Wednesday, August 6th, 2014

Sixth Circuit

The Cincinnati-based Sixth Circuit Court of Appeals will hear oral arguments in a series of marriage equality cases today from the jurisdiction’s four constituent states: Kentucky, Michigan, Ohio, and Tennessee. It is an unprecedented coming together of marriage equality litigation that has the potential to change the destiny of marriage in the federal courts for several reasons:

First, these cases cover the entire Sixth Circuit and any decision could affect all of them directly, even if a decision is stayed pending appeal to the Supreme Court. We have seen this happen in the Fourth Circuit, where the appellate court overturns a ban on marriage equality and other states in the circuit, North Carolina and West Virginia, either stop defending their own bans or take other pro-equality actions because they see the writing on the wall even though the decision is stayed pending appeal.

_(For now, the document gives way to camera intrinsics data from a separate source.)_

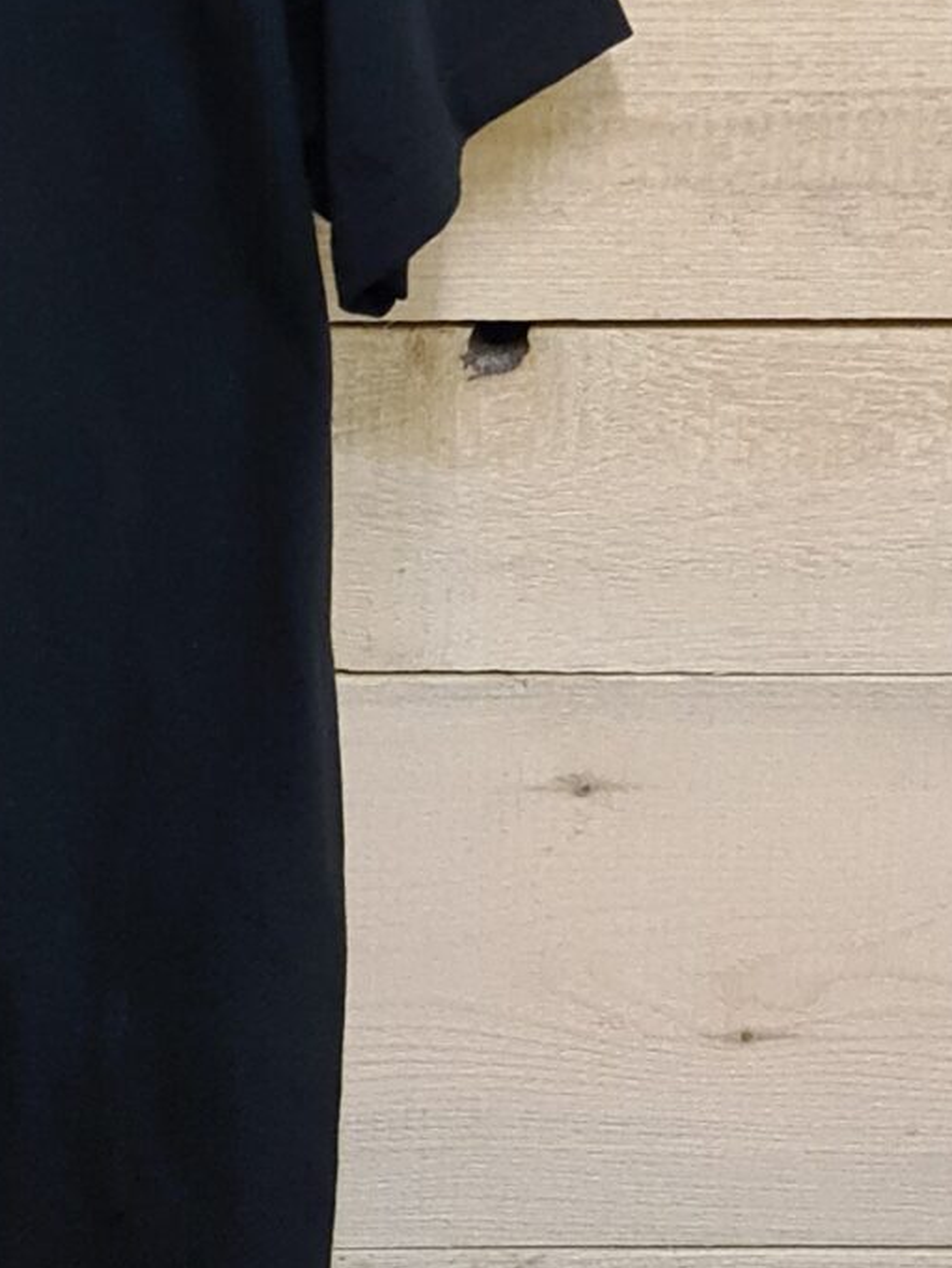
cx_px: -292
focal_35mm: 94
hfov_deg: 15.0
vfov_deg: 20.3
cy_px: 67
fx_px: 3446
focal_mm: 7
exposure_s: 1/100
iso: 1250
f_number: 1.8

Second, the three-judge panel reflects the right-of-center tilt of the circuit, consisting of a Clinton appointee and two George W. Bush appointees, one of whom has made his fiercely conservative views public.

And, third, as the third federal appeals court to hear a post-Windsor marriage case — after the Tenth (the Utah case) and the Fourth (the Virginia case), but before the Seventh (on August 26), the Ninth (on September 8), and at some point, the Fifth — the Sixth Circuit is being watched to determine if a pattern is emerging among the circuits or if there will be a split among the panels.